Exercise goal:
Which lines of the records contain the word "linejoin"? Copy each one.

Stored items
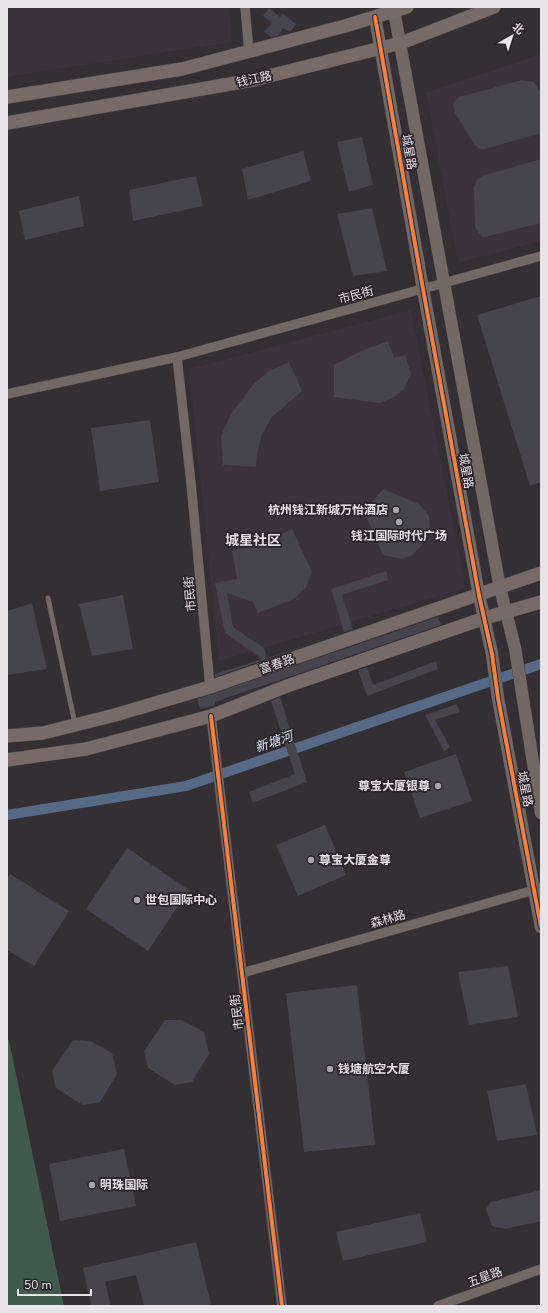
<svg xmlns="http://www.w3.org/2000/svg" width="548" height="1313" viewBox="0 0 548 1313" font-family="'Nunito Sans','Noto Sans SC',sans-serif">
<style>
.built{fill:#3c323d}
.green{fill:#405a4d}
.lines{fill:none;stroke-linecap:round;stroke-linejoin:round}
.canal{stroke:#566a86;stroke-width:10}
.building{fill:#46444c}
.service-casing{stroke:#4f4d4f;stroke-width:5.5}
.minor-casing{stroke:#4f4d4f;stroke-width:10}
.tertiary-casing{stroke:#4f4d4f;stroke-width:13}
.secondary-casing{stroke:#4f4d4f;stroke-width:14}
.service{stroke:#746865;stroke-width:4.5}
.minor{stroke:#746865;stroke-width:9}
.tertiary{stroke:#746865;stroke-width:12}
.secondary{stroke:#776a67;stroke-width:13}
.cycleway-casing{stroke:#2a242a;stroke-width:6}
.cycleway{stroke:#f48246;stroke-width:4}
.poi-dot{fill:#a8a4a8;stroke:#2a242a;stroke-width:1.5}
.labels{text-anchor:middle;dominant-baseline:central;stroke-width:3.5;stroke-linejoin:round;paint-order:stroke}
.street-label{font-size:12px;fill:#e7e3e7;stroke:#2a242a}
.poi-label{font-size:12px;font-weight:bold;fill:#e7e3e7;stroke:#2a242a;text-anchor:start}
.water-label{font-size:13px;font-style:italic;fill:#d0e0f5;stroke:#2a242a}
.quarter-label{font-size:14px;font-weight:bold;fill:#e7e3e7;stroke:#2a242a}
</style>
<rect width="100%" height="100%" fill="#332f33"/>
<!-- built -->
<g class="built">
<path d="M7,7H229L232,42L7,77Z"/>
<path d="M541,54V241L458,263L426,93Z"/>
<path d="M411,310L466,588L219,661L189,369Z"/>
</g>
<!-- green -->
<path class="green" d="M7,1040H9L64,1306H7Z"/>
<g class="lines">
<!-- canal -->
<path class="canal" d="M7,815L186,786L541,664"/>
</g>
<!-- building -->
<g class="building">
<path d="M269,8L280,17L283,13L296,24L290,32L283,28L278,36L271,37L264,32L272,23L263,16Z"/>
<path d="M522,80L534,82L541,93V133L485,149H479L474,144L455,113L453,104L455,100L459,97Z"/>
<path d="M362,137L373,185L349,192L337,142Z"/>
<path d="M303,151L311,181L248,200L242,169Z"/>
<path d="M541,159V223L485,237H482L475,227L474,187L477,180L482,176Z"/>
<path d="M196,176L203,206L133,221L129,190Z"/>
<path d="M79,196L84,226L25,240L19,211Z"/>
<path d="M372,208L387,271L353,276L337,214Z"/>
<path d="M541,296V482L530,486L477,315Z"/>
<path d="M388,341L394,358L405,355L411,374L404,389L394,397L380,403L334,397V365L361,351Z"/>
<path d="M289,362L302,391L272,417L262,434L257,454L256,467L223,465L221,436L231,414L254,383L269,371Z"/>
<path d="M150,420L159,482L100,491L91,428Z"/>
<path d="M383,489L419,504L429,516L430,529L422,545L412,555L402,559L383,555L364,512Z"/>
<path d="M292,529L312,572L306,587L294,599L258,613L253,602L227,593L233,627L264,648L267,658L319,641L215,677V674L262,659L225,633L215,583L237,579L232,551L265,542Z"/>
<path d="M386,571L388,580L342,595L353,629L344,632L331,589Z"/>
<path d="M123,595L133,649L92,656L79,604Z"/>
<path d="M32,603L47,669L7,675V611Z"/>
<path d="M438,617L441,625L215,702V705L200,709L197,699Z"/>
<path d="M436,661L438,669L367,696L358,670L367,667L373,685Z"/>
<path d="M280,697L307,782L253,803L249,792L295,774L271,701Z"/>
<path d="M457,704L460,712L435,720L450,747L444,751L425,715Z"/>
<path d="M456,754L472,801L420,818L404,772Z"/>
<path d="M325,825L346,875L298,896L276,845Z"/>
<path d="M127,848L189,890L148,951L86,909Z"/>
<path d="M10,874L69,911L34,966L7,950V879Z"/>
<path d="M508,966L518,1017L469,1025L458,972Z"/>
<path d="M357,985L375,1145L304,1152L286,993Z"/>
<path d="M165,1020H182L204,1032L209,1054L192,1082L175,1085L148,1068L144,1051Z"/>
<path d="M73,1040L90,1041L112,1053L117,1074L100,1102L83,1105L56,1088L52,1071Z"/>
<path d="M526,1084L537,1135L497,1141L487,1091Z"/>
<path d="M124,1149L136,1206L60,1221L49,1164Z"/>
<path d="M541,1190V1221L505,1229L492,1226L486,1209L491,1202Z"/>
<path d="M420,1213L427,1242L343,1261L336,1232Z"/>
<path d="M196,1242L211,1304L204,1306H144L136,1275L105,1282L111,1306H91L83,1268Z"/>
</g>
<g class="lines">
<defs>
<path id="service" d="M48,598L75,724"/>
<g id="minor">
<path d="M245,7L249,52"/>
<path d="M177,357L191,483L210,687"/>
<path d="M7,394L177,357L541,256"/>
<path d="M211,716L282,1306"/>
<path d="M242,973L541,888"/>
<path d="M438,1306L541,1269"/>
</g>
<g id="tertiary">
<path d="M394,11L500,588L515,648L541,813"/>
<path d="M375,17L423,289L479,595L492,654L498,698L541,927"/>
</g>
<g id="secondary">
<path d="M7,97L182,69L345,26L407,7"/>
<path d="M7,123L253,80L401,43L494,7"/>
<path d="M7,736L43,733L115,715L210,687L541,573"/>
<path d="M7,760L86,749L211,716L287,686L485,618L541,602"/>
</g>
</defs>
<!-- service casing -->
<use href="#service" class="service-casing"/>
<!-- minor casing -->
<use href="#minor" class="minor-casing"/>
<!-- tertiary casing -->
<use href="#tertiary" class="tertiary-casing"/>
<!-- secondary casing -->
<use href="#secondary" class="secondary-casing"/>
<!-- service -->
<use href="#service" class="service"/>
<!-- minor -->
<use href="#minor" class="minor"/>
<!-- tertiary -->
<use href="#tertiary" class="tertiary"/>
<!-- secondary -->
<use href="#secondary" class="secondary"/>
<defs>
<g id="cycleway">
<path d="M375,17L423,289L479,595L492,654L498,698L541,927"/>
<path d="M211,716L282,1306"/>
</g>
</defs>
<!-- cycleway casing -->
<use href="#cycleway" class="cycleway-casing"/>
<!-- cycleway -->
<use href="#cycleway" class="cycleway"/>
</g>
<!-- markers -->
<g class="poi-dot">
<circle cx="396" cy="510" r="4"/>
<circle cx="399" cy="522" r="4"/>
<circle cx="438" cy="786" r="4"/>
<circle cx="311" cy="860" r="4"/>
<circle cx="137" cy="900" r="4"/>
<circle cx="330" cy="1069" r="4"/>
<circle cx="92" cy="1185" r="4"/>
</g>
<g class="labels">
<!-- street labels -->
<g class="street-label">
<text transform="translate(254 79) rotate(-12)">钱江路</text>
<text transform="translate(409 152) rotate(80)">城星路</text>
<text transform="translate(356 295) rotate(-15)">市民街</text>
<text transform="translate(466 471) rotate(80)">城星路</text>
<text transform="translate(190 594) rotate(-95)">市民街</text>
<text transform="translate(277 664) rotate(-19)">富春路</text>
<text transform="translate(525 789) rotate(79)">城星路</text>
<text transform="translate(388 919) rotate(-16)">森林路</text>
<text transform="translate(237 1012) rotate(-97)">市民街</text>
<text transform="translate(485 1277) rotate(-20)">五星路</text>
</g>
<!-- poi labels -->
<g class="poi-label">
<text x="388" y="510" text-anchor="end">杭州钱江新城万怡酒店</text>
<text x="399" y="536" text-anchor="middle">钱江国际时代广场</text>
<text x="430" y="786" text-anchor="end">尊宝大厦银尊</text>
<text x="319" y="860">尊宝大厦金尊</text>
<text x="145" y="900">世包国际中心</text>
<text x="338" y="1069">钱塘航空大厦</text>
<text x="100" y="1185">明珠国际</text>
</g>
<!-- water labels -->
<g class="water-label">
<text transform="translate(274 742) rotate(-19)">新塘河</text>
</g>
<!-- quarter labels -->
<g class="quarter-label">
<text x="253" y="540">城星社区</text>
</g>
</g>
<!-- border -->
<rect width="548" height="1313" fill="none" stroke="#e7e3e7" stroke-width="16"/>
<!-- north arrow -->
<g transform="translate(512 36) rotate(39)" stroke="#2a242a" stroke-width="3" paint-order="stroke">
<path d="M0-3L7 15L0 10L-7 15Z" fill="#e7e3e7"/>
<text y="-6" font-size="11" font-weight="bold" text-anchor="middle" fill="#e7e3e7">北</text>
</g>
<!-- scale -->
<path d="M18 1289v6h73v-6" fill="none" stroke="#e7e3e7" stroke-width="2"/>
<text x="24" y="1289" font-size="12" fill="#e7e3e7" stroke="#2a242a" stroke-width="3" paint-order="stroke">50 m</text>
</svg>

Output for this task:
.lines{fill:none;stroke-linecap:round;stroke-linejoin:round}
.labels{text-anchor:middle;dominant-baseline:central;stroke-width:3.5;stroke-linejoin:round;paint-order:stroke}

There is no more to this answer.